En la anterior captura de
Google maps, la chincheta roja marca la ubicación exacta del
Monte Testaccio en la actualidad. Quienes hayan visitado Roma, no les costará trabajo situarlo mediante referencias a otros lugares más conocidos, como el
Circo Máximo. Bajo estas líneas, un grabado de 1888, que representa la ciudad de Roma intramuros de las
Murallas Aurelianas, y en el que he remarcado en rojo la situación de la colina.
Las ánforas llegaban a Roma por vía marítima. En un principio, el desembarco se producía en el puerto de
Pozzuoli, situado al norte del golfo de Nápoles, hasta que el puerto de
Claudio y, sobre todo, el posterior de
Trajano, construidos en la cercana desembocadura del Tíber, tomaron el relevo, convirtiéndose en los principales puntos de distribución de mercancías del Imperio. El destino de las ánforas de aceite eran los almacenes levantados a los pies del monte
Aventino. Junto a ellos se encontraba una planicie, lo que hoy llamaríamos un
descampado, que fue el espacio elegido para que la población se deshiciera de los envases, evitando así que las más de 25 millones de ánforas se deshecharan de forma indisciplinada. La estructura pensada para elevarse por terrazas, las descargas realizadas en filas retraídas y al tresbolillo de la inferior, el empleo de muros de contención, también a partir de trozos de cerámica, convierten el
Monte Testaccio en una prueba del enorme espíritu organizador y previsor de los romanos, por lo que no debe entenderse como un basurero fortuito ni desordenado.
Grabado anónimo del siglo XVII. Según la hipótesis de la época, el Monte Testaccio se había formado con los desechos de los hornos circundantes. Os preguntaréis cuáles eran los motivos por los que las ánforas, una vez vacías, eran desechadas y no se reutilizaban. Hay tantas respuestas como investigadores del yacimiento. Así que, haciendo gala de una insólita osadía, y con el discutible derecho que me otorga haberle dedicado unas horas a estudiar su historia
, voy a aportar mi propia opinión: las razones, sobre todo, fueron económicas. Y no sólo por el elevado coste que habría supuesto la repatriación de los envases vía marítima. También hay que tener en cuenta que su proceso de fabricación no era industrial, sino artesanal. La continua demanda de ánforas desde la capital del Imperio garantizaba la existencia de un gremio de artesanos. Usando terminología actual, era una medida de creación empleo. Sin olvidar el pago de impuestos al que estaban obligados los habitantes de las regiones ocupadas por los romanos con algún tipo de ingreso.
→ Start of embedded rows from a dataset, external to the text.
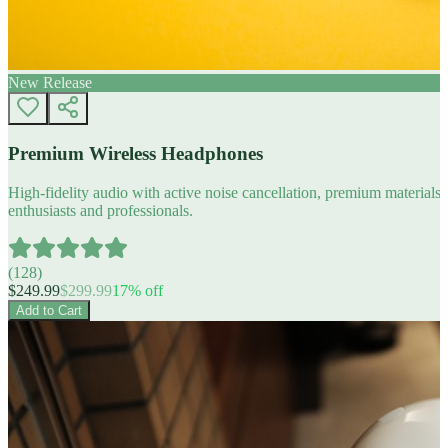
New Release
Premium Wireless Headphones
High-fidelity audio with active noise cancellation, premium materials, 
enthusiasts and professionals.
(
128
)
$
249.99
$
299.99
17
% off
Add to Cart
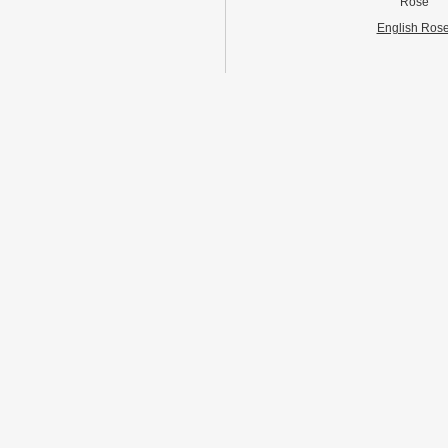
Rose
English Ros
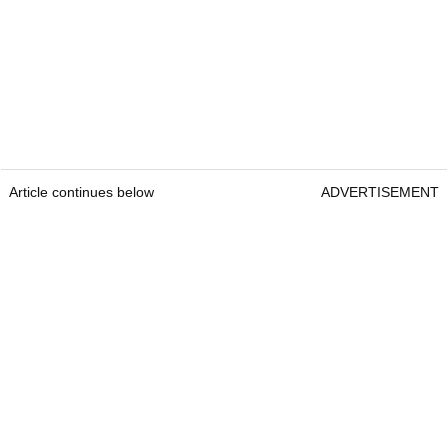
Article continues below
ADVERTISEMENT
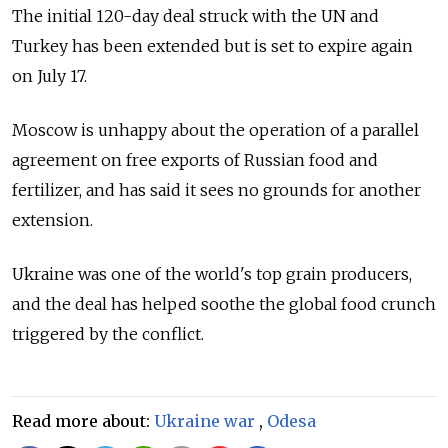
The initial 120-day deal struck with the UN and
Turkey has been extended but is set to expire again
on July 17.
Moscow is unhappy about the operation of a parallel
agreement on free exports of Russian food and
fertilizer, and has said it sees no grounds for another
extension.
Ukraine was one of the world's top grain producers,
and the deal has helped soothe the global food crunch
triggered by the conflict.
Read more about:
Ukraine war
,
Odesa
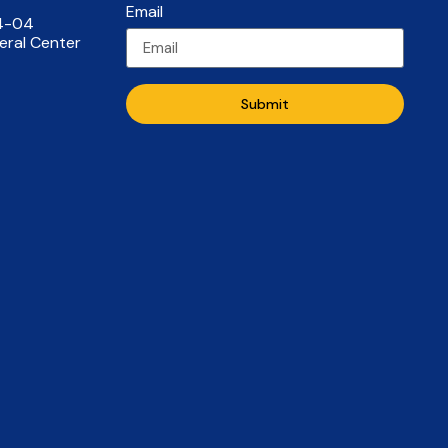
Email
14-04
eral Center
Submit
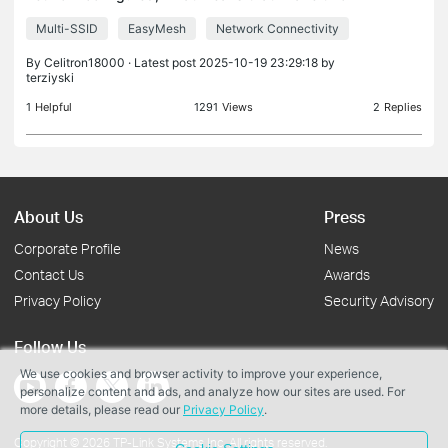
SSIDs. I'd like to know if TL-WA1201 V3 is a good
Multi-SSID
EasyMesh
Network Connectivity
option to extend my network (wired, I already have
a rj4
By
Celitron18000
· Latest post 2025-10-19 23:29:18 by
terziyski
1
Helpful
1291
Views
2
Replies
About Us
Press
Corporate Profile
News
Contact Us
Awards
Privacy Policy
Security Advisory
Follow Us
We use cookies and browser activity to improve your experience,
personalize content and ads, and analyze how our sites are used. For
more details, please read our
Privacy Policy
.
Copyright © 2026 TP-Link Systems Inc. All rights reserved.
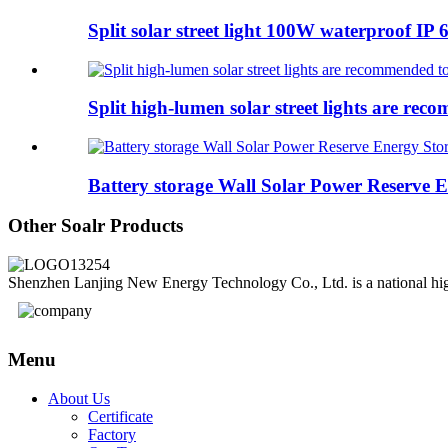
Split solar street light 100W waterproof IP 6
Split high-lumen solar street lights are rec
Battery storage Wall Solar Power Reserve En
Other Soalr Products
Shenzhen Lanjing New Energy Technology Co., Ltd. is a national high-
Menu
About Us
Certificate
Factory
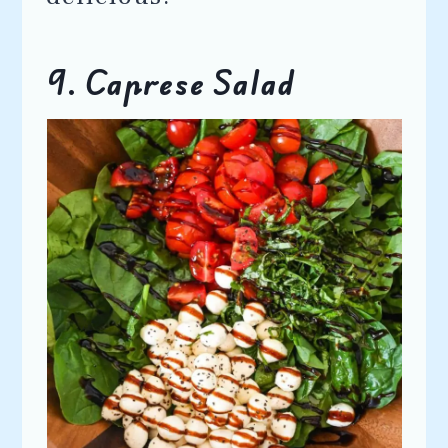
9. Caprese Salad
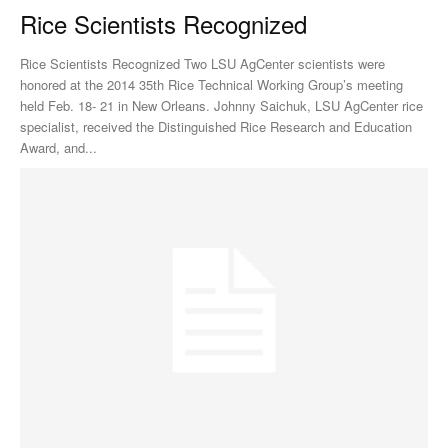
Rice Scientists Recognized
Rice Scientists Recognized Two LSU AgCenter scientists were
honored at the 2014 35th Rice Technical Working Group’s meeting
held Feb. 18- 21 in New Orleans. Johnny Saichuk, LSU AgCenter rice
specialist, received the Distinguished Rice Research and Education
Award, and...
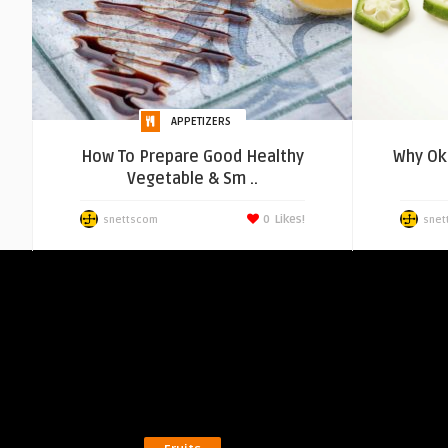
APPETIZERS
How To Prepare Good Healthy
Why Okr
Vegetable & Sm ..
0
Likes!
snettscom
snet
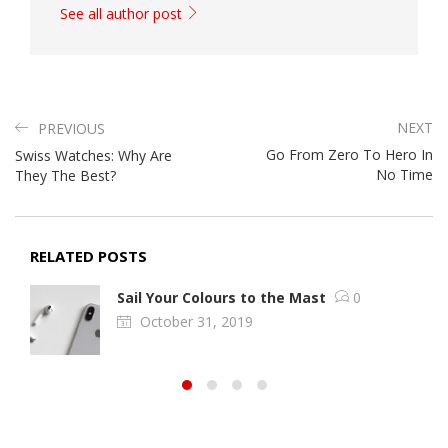
See all author post
NEXT
PREVIOUS
Go From Zero To Hero In
Swiss Watches: Why Are
No Time
They The Best?
RELATED POSTS
Sail Your Colours to the Mast
0
October 31, 2019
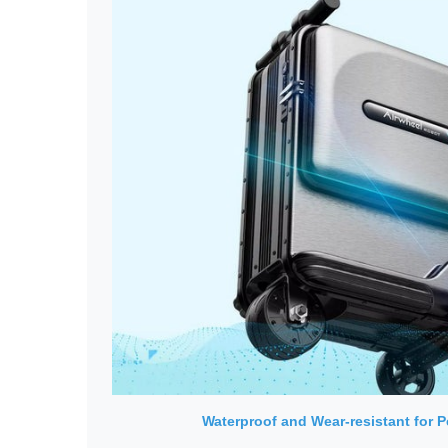
Waterproof and Wear-resistant for 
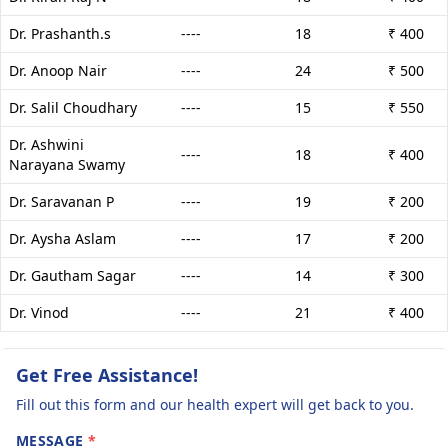
Dr. Prashanth.s
----
18
₹ 400
Dr. Anoop Nair
----
24
₹ 500
Dr. Salil Choudhary
----
15
₹ 550
Dr. Ashwini
----
18
₹ 400
Narayana Swamy
Dr. Saravanan P
----
19
₹ 200
Dr. Aysha Aslam
----
17
₹ 200
Dr. Gautham Sagar
----
14
₹ 300
Dr. Vinod
----
21
₹ 400
Get Free Assistance!
Fill out this form and our health expert will get back to you.
MESSAGE
*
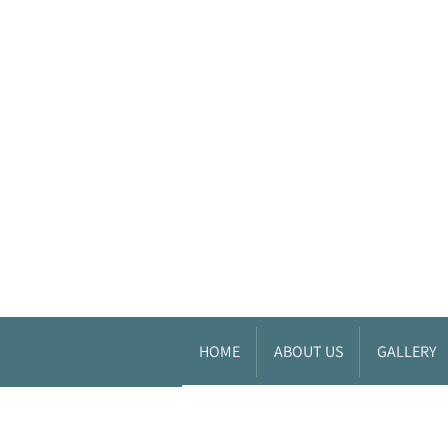
HOME
ABOUT US
GALLERY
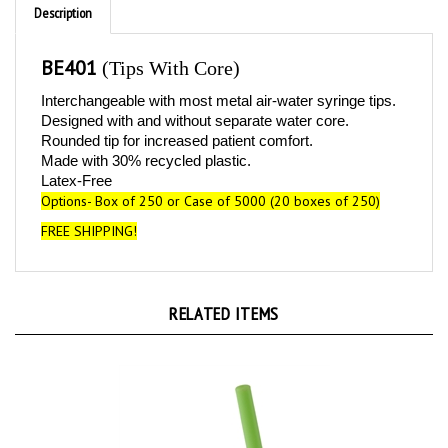
BE401
(Tips With Core)
Interchangeable with most metal air-water syringe tips.
Designed with and without separate water core.
Rounded tip for increased patient comfort.
Made with 30% recycled plastic.
Latex-Free
Options-
B
ox of 250 or C
ase of 5000 (20 boxes of 250)
FREE SHIPPING!
RELATED ITEMS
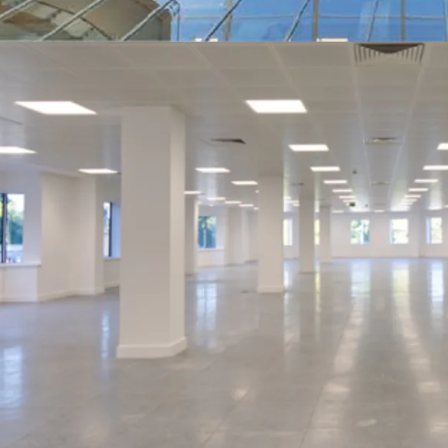
Offers are sought in exc
subject to contract and e
an attractive net initial
ups) plus only £200 per 
costs of 6.72%.
Based on our opinion of t
to 8.78% once fully let.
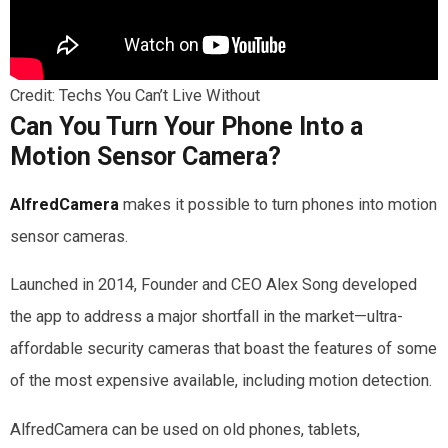
Credit: Techs You Can’t Live Without
Can You Turn Your Phone Into a
Motion Sensor Camera?
AlfredCamera
makes it possible to turn phones into motion
sensor cameras.
Launched in 2014, Founder and CEO Alex Song developed
the app to address a major shortfall in the market—ultra-
affordable security cameras that boast the features of some
of the most expensive available, including motion detection.
AlfredCamera can be used on old phones, tablets,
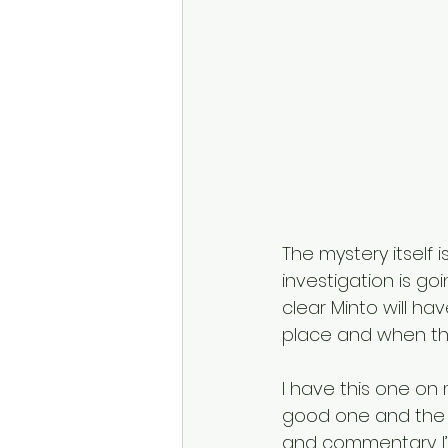
The mystery itself 
investigation is go
clear Minto will hav
place and when the
I have this one on m
good one and the s
and commentary. I’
Lo usual es que el aspecto de las ánforas sea el de las imágenes.
Por supuesto, las excavaciones llevadas a cabo en el yacimiento desde finales del siglo XIX, han aportado gran cantidad de datos, sobre todo referidos a aspectos, desconocidos hasta entonces, del comercio entre la Península Ibérica, norte de África y la capital del Imperio romano. Para profundizar en dichos aspectos y conocer la gran cantidad de información extraída de los restos de ánforas desenterrados, os recomiendo que visitéis
el post que el blog Historia Clásica dedica al
Monte Testaccio.
Finalizo el post con dos imágenes actuales de
la colina
(la anterior y la posterior a este párrafo). Como podéis ver, se encuentra completamente cubierto de vegetación, a la espera de la gran inversión económica que financie una excavación de dimensiones faraónicas, y que logre sacar a la luz todas las sorpresas que seguro guarda en su vientre cerámico... Así, de paso, evito reincidir en el error que suelo cometer en cada nuevo post que publico, y que más de uno me habéis señalado en vuestros comentarios, los cuales me tomo como crítica constructiva y, lejos de reprochar, agradezco de corazón: algunas entradas son demasiado extensas.